**TASK BRIEF**
Some lines in the entries contain the word "coffee". Copy all of them.

**INPUT DATA**
⁂

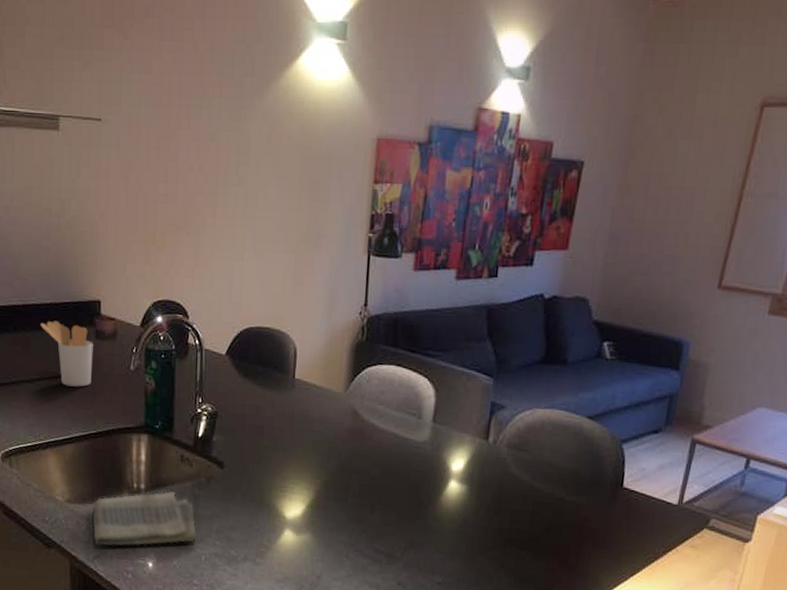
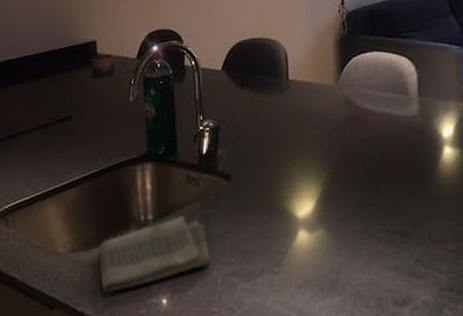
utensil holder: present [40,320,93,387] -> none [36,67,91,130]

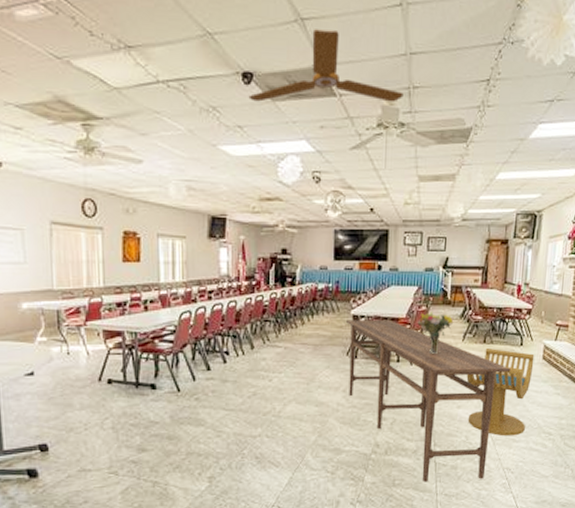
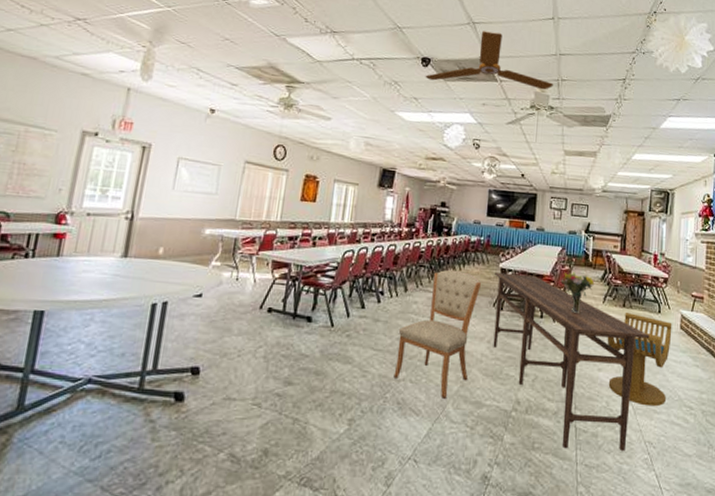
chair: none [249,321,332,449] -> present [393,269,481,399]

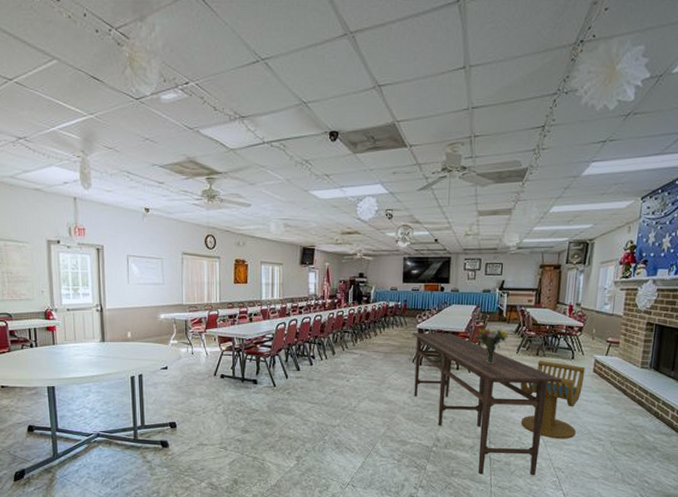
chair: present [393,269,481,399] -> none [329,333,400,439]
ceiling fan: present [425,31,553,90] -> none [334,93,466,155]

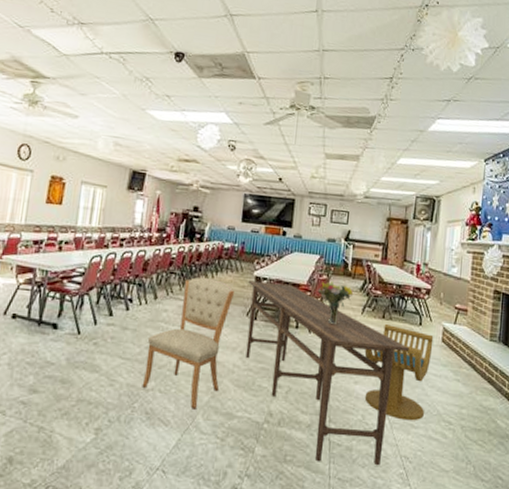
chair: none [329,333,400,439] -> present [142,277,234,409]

⁂

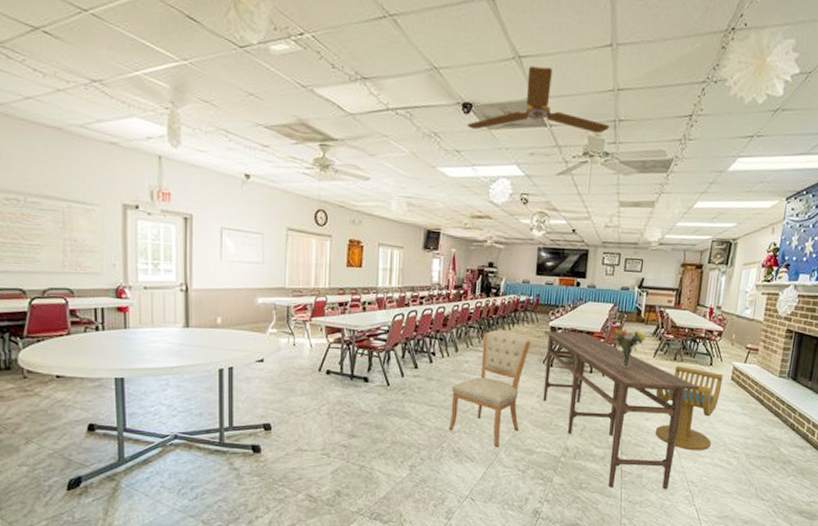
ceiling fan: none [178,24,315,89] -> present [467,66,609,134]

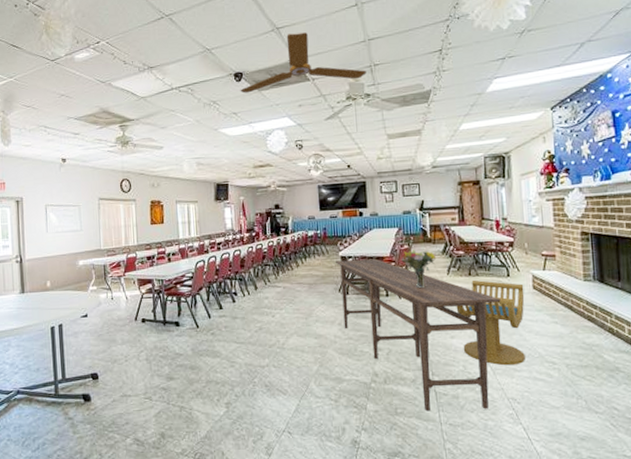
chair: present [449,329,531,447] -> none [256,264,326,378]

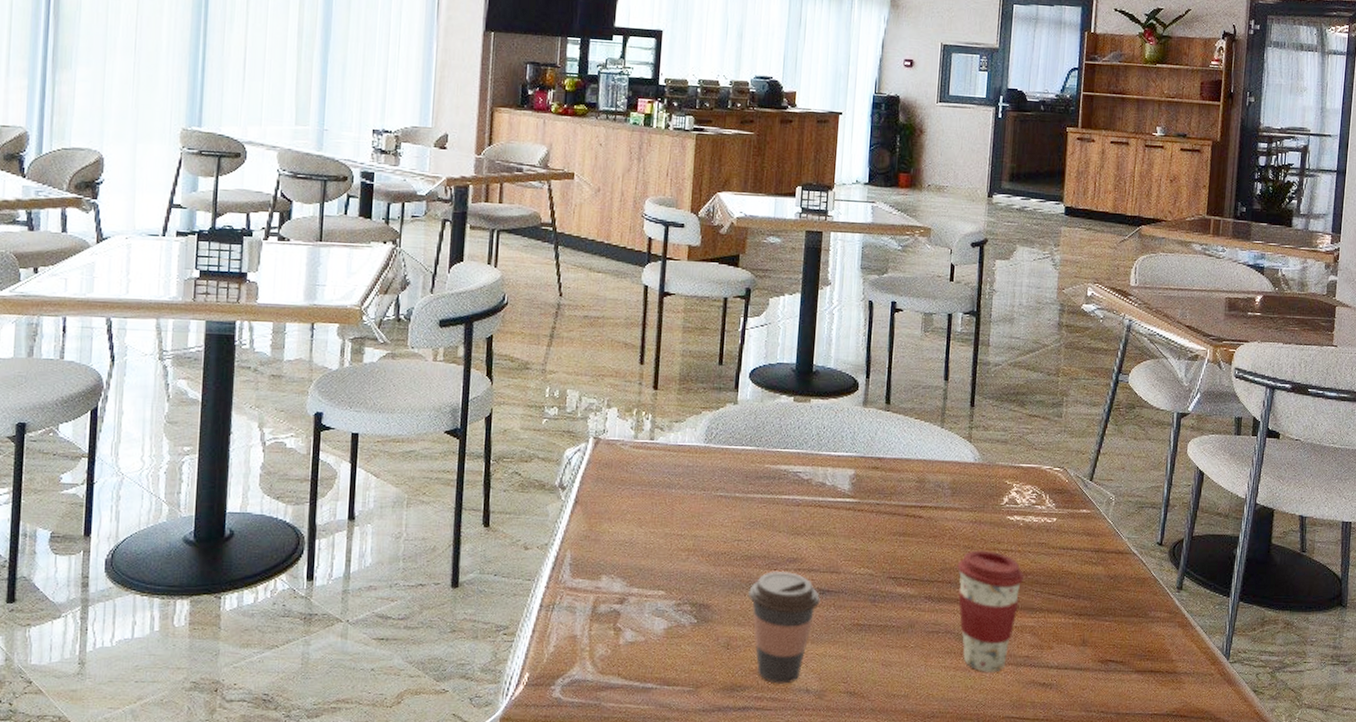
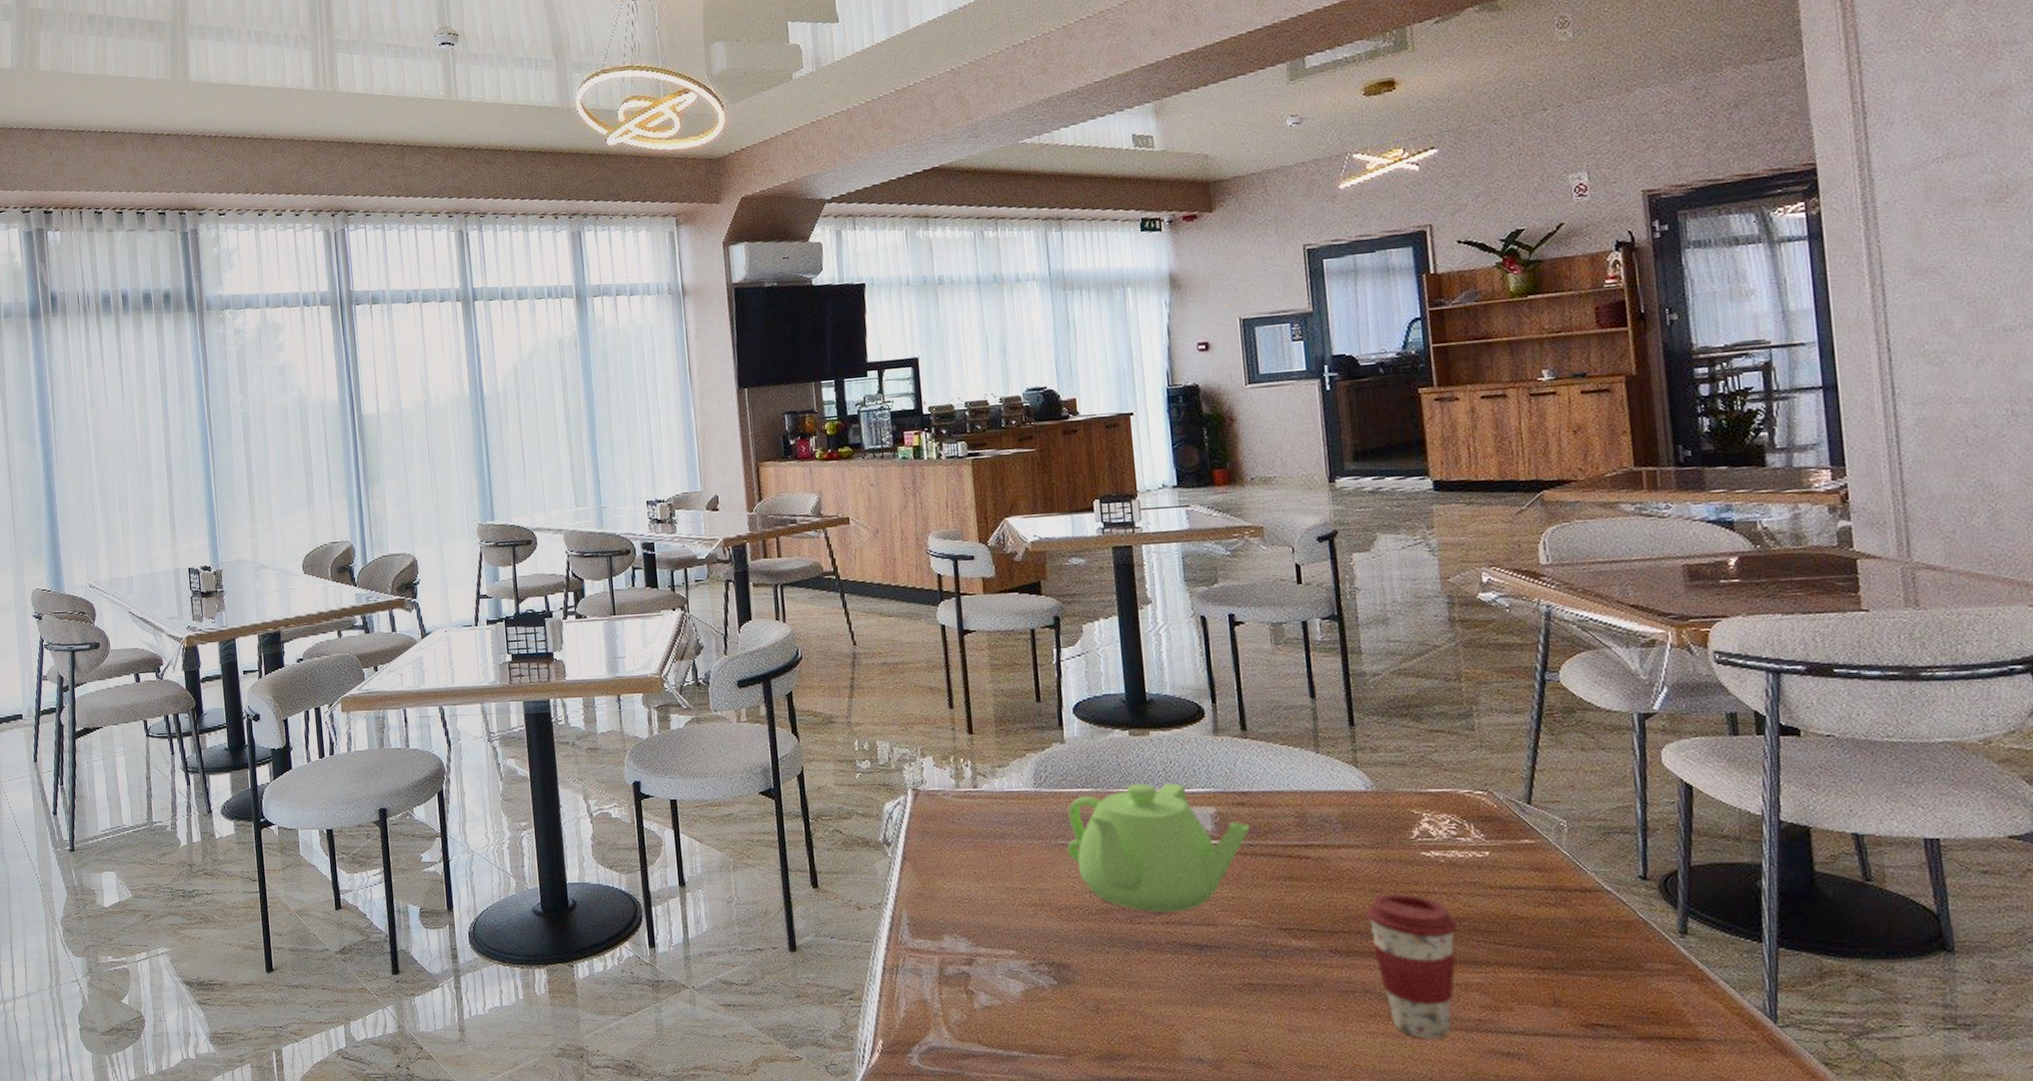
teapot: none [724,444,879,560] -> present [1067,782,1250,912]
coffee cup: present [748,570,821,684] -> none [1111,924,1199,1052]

⁂

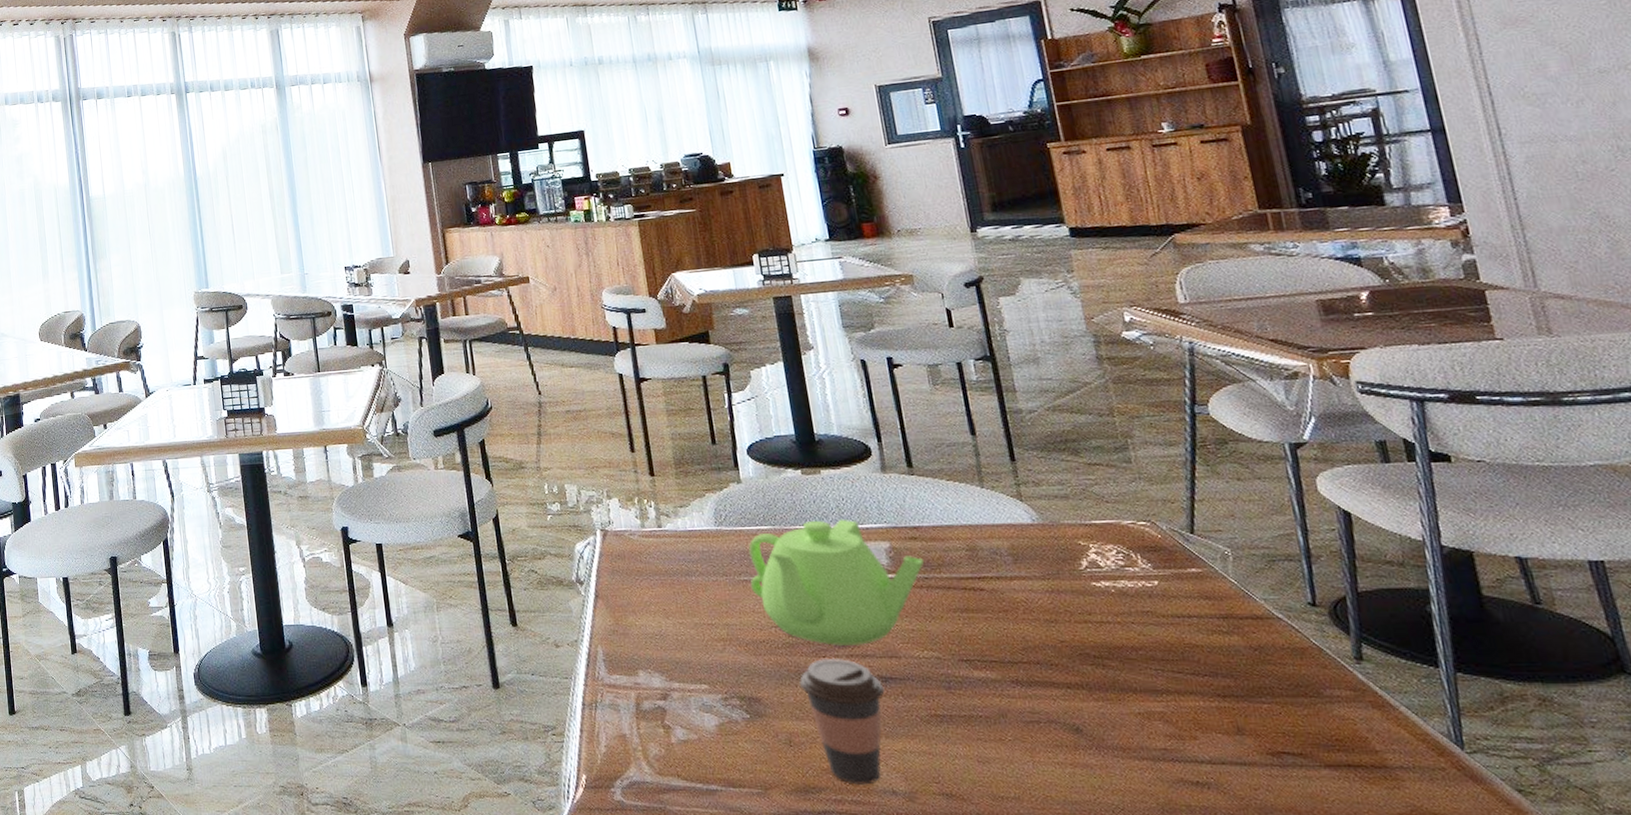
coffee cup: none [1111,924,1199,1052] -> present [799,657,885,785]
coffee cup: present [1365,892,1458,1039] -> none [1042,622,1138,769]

⁂

**REPLY**
coffee cup: present [748,570,821,684] -> none [1111,924,1199,1052]
coffee cup: none [1111,924,1199,1052] -> present [799,657,885,785]
coffee cup: present [1365,892,1458,1039] -> none [1042,622,1138,769]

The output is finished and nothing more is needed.